TVA study finds value of solar power less than what TVA currently pays

Published October 21, 2015

Chattanooga Times Free Press – Dave Flessner – October 21, 2015 

The Tennessee Valley Authority, which has cut the premiums it pays for small-scale solar power in each of the past four years, could again trim what it pays customers who generate electricity from the sun next year based upon a new assessment of the value of solar power.

TVA on Tuesday released a 32-page analysis of solar power and distributed energy that concludes that the overall value of solar power is 40 percent less than what TVA has been paying some solar producers. TVA’s first-of-its-kind analysis of the costs and benefits of solar power generated by residential and commercial customers found that the average value of solar generation for TVA to be 7.2 cents per kilowatt hour, which is far below the current average of about 12 cents per kwh TVA pays based upon a 2-cent-per-kilowatt hour premium paid above TVA’s average retail rate of about 10 cents per kwh.

“The calculated value for solar PV small systems, which represents the solar-specific avoided cost to TVA, is below the current average retail rate in the TVA service territory (about 10 cents per kwh) and is less than the solar rate currently being offered by TVA (a 2-cent-per kwh paid above the retail rate),” the study concludes.

TVA cautioned that the estimate “is not intended to imply” that the incentives will be altered to match the calculated value. TVA spokesman Scott Fieder said the report is a starting point for further analysis and could inform TVA’s pending decision on what, if any, incentives TVA will offer for small-scale solar power in 2016.

The current solar payments, equal to 12 cents per kwh, are down from 14 cents in 2014, 19 cents in 2013 and 22 cents per kwh in 2012.

Solar power backers insist that TVA’s analysis did not do enough to consider the environmental and health benefits for solar power, which does not emit greenhouse gases linked with global warming or smog effluents that cause many respiratory diseases.

“This study was an important first step, but we don’t think it adequately reflects the health benefits from solar power, which replaces more harmful coal or natural gas power generation,” said Amanda Garcia, a staff attorney for the Southern Environmental Law Center who served on one of the stakeholder groups that reviewed the study.

Solar power of up to 50 kilowatts generated on rooftops is beneficial to TVA because it is scalable, versatile and eliminates fuel costs and many harmful emissions, according to the study.
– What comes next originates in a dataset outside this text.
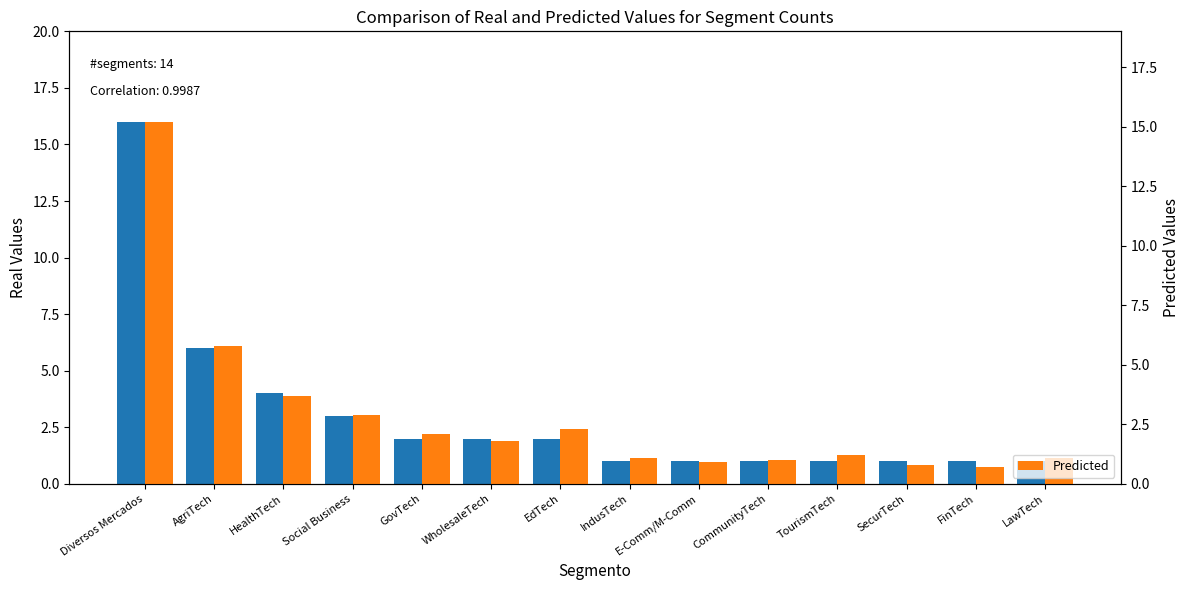

Reading left to right, list all the values displayed in this chart.

Real: 16.0	6.0	4.0	3.0	2.0	2.0	2.0	1.0	1.0	1.0	1.0	1.0	1.0	1.0
Predicted: 15.2	5.8	3.7	2.9	2.1	1.8	2.3	1.1	0.9	1.0	1.2	0.8	0.7	1.1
But the analysis also found that solar power presents challenges for TVA because of its intermittent generation and the inability for TVA to dispatch or control the power, given the variability of the sun and the freedom of individual generators to produce the power when they want.

Steve Johnson, president of the state’s biggest solar installer, Lightwave Solar in Nashville, said the soalr industry can survive with lower premiums but TVA should improve the way it signs up producers and the ending date each year for new projects.

TVA is cutting off projects for 2015 on Nov. 18 and the first six weeks of each new year are designed to allow applications to come to TVA so the utility can sort through whether there is too much demand and needs to be a lottery to allocate the 10 megawatts set aside for small-scale solar.

“We need a year-round program that works better for solar producers than what TVA now has,” said Johnson, who also serves as vice president of TenneSEIA, the state chapter for the Solar Energy Industries Association. “It’s hard to run your business only eight months a year which is what TVA has left us with.”

Georgia currently pays 13 cents per kwh for solar and North Carolina provides a generous state income tax credit which has helped push solar generation in the Tar heel state to second in the nation behind only California.

‘”TVA as a public power utility with a mandate for economic development and environmental stewardship should be a leader in renewable energy, not a laggard behind neighboring states like Georgia and North Carolina,” Garcia said.

But during public hearings on renewable energy, industrial customers and some TVA distributors have urged TVA to pursue the least cost source of power to keep its electric rates as low and competitive as possible.

TVA is yet to announce what, if any incentives, it will offer for solar generation next year. “Stay tuned,” TVA President Bill Johnson told reporters following the last TVA board meeting in August.

Solar power producers do qualify for a 30 percent federal tax credit through at least 2016, Johnson said.